**YOUR INSTRUCTIONS:** Please replace every "chart" with "graph" in the entries and change nothing else. Leave the pictures out of the result.

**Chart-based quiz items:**
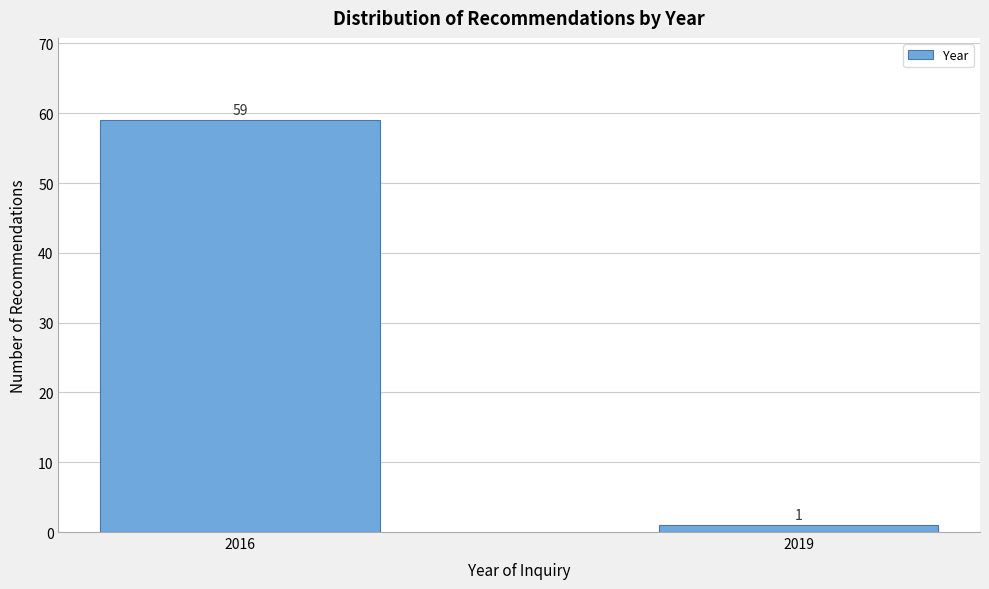

Reading left to right, list all the values displayed in this chart.

59	1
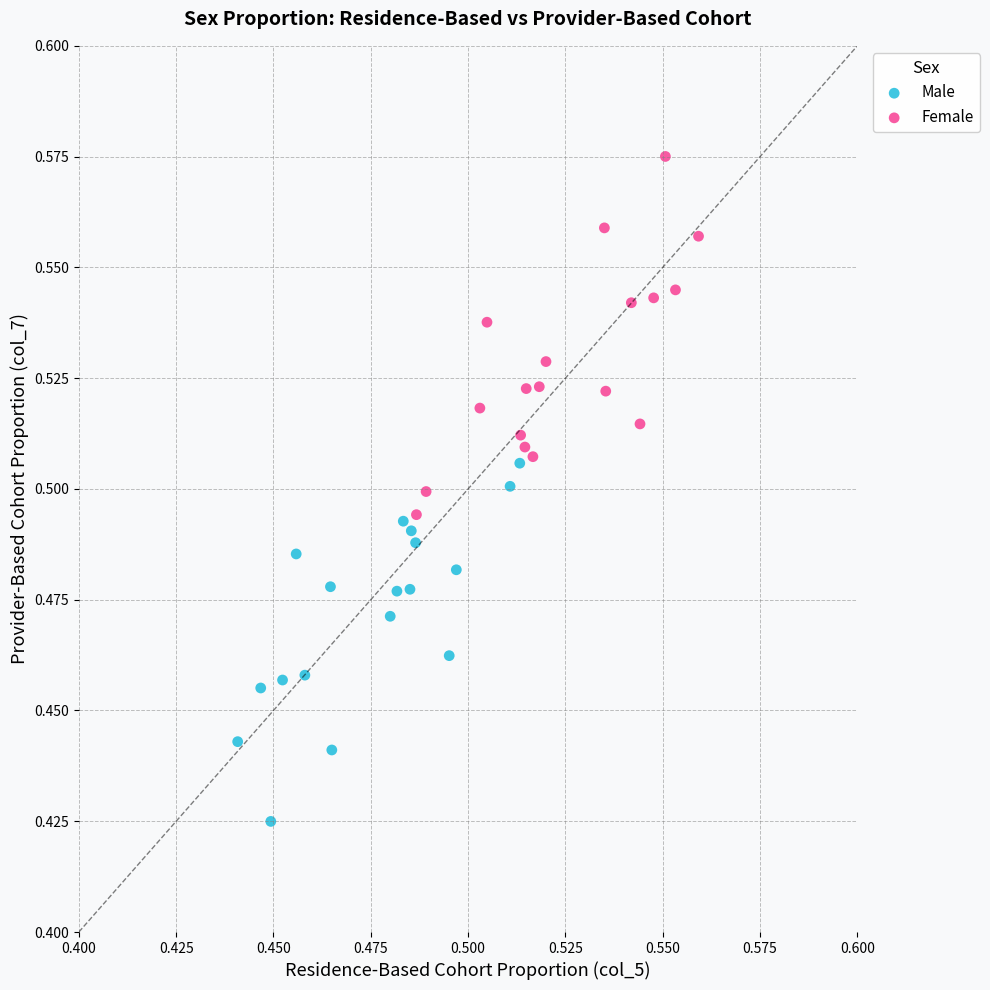

Which series reaches the minimum Y coordinate?

Male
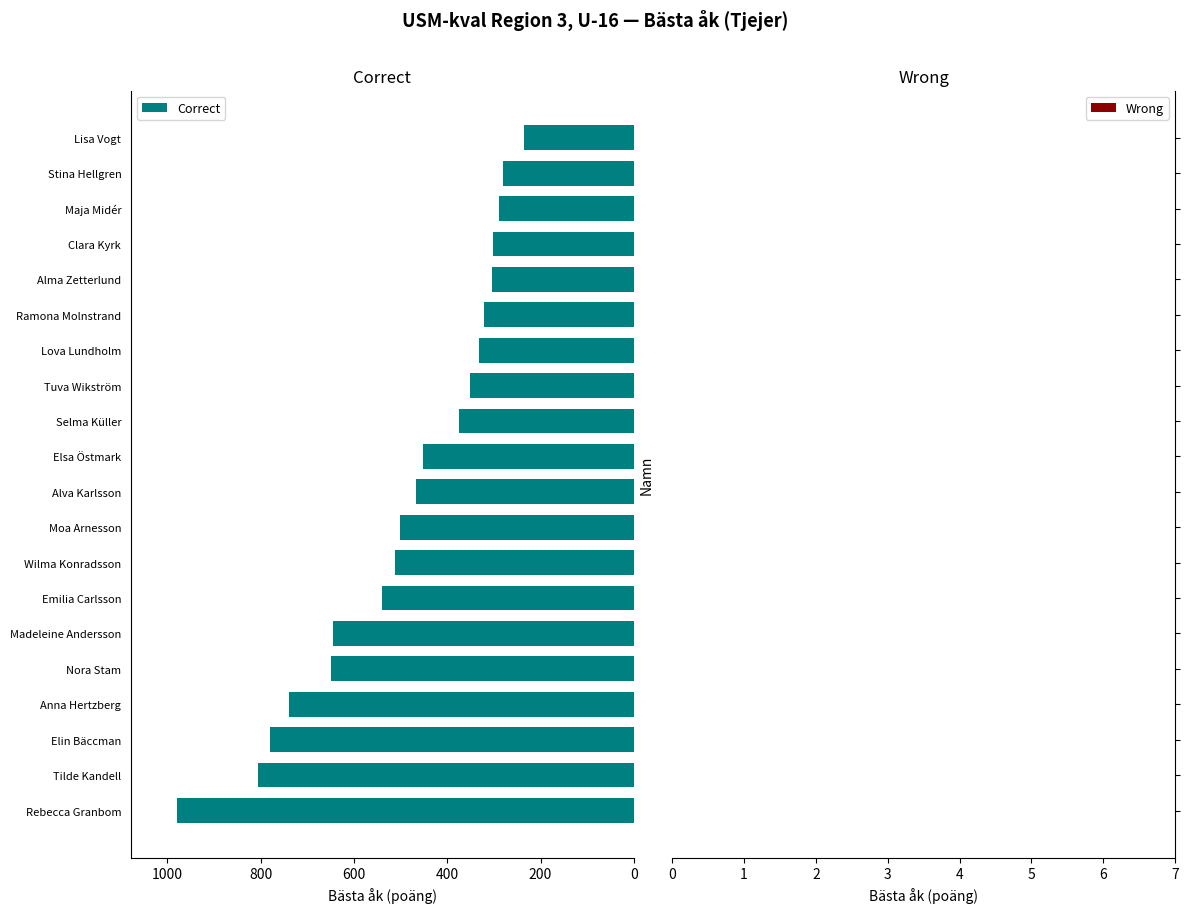

The chart shows a value of 289 at Maja Midér. True or false?

True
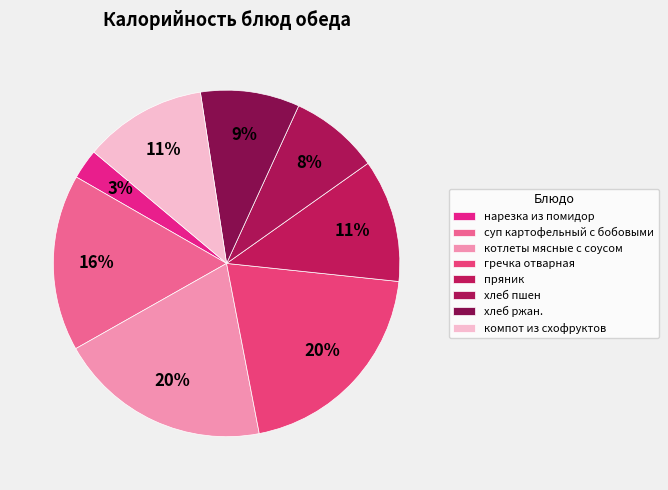

What is the change in value from хлеб пшен to хлеб ржан.?

+7.4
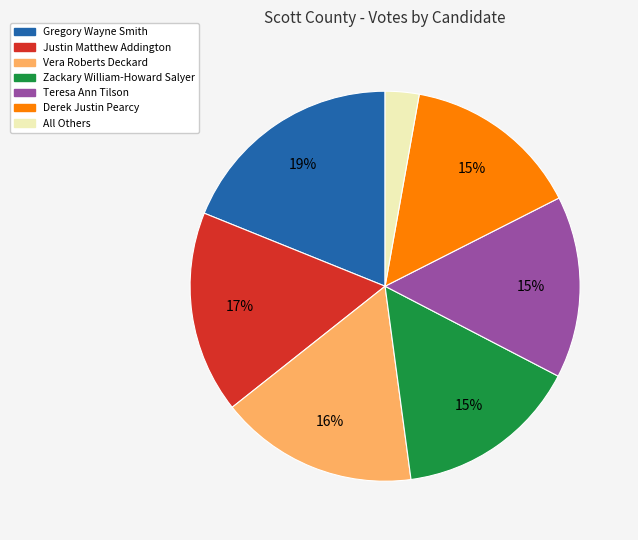

Which slice is the smallest?

All Others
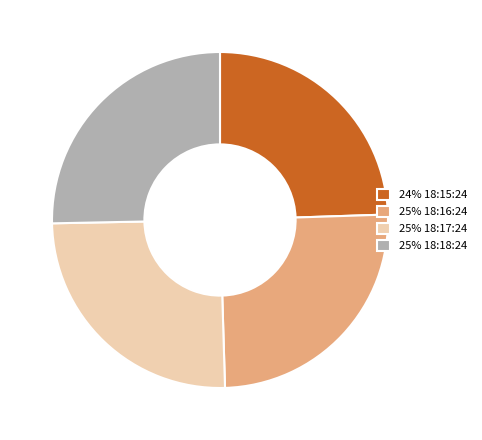

Is it true that 25% 18:17:24 is 12% of the pie?

False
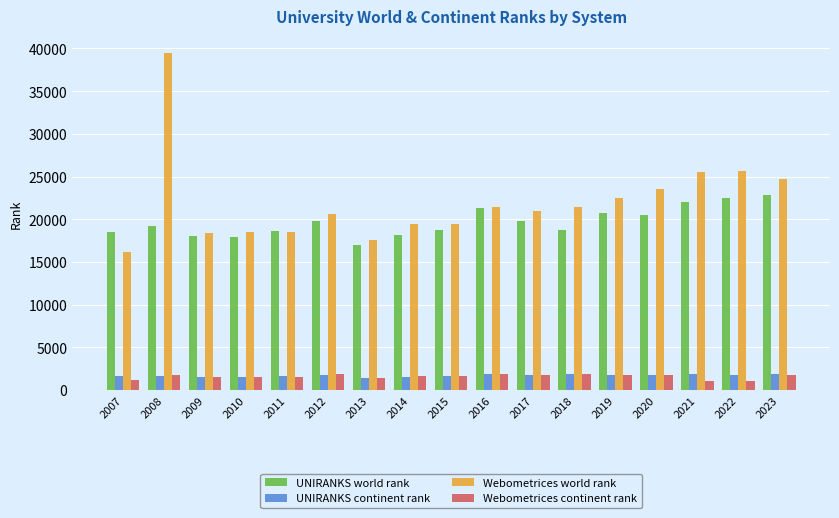

What is the minimum value shown in the chart?

1062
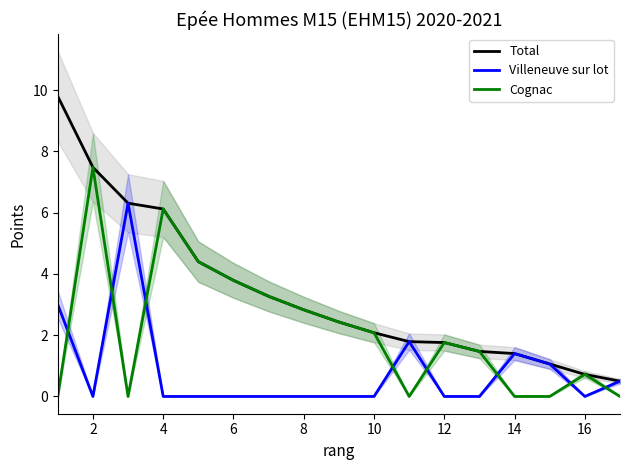

The value of Total at 14 is 1.4. True or false?

True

**ANSWER TO THIS EXERCISE:**
Reading left to right, list all the values displayed in this graph.

59	1

Which series reaches the minimum Y coordinate?

Male

The graph shows a value of 289 at Maja Midér. True or false?

True

What is the change in value from хлеб пшен to хлеб ржан.?

+7.4

Which slice is the smallest?

All Others

Is it true that 25% 18:17:24 is 12% of the pie?

False

What is the minimum value shown in the graph?

1062

The value of Total at 14 is 1.4. True or false?

True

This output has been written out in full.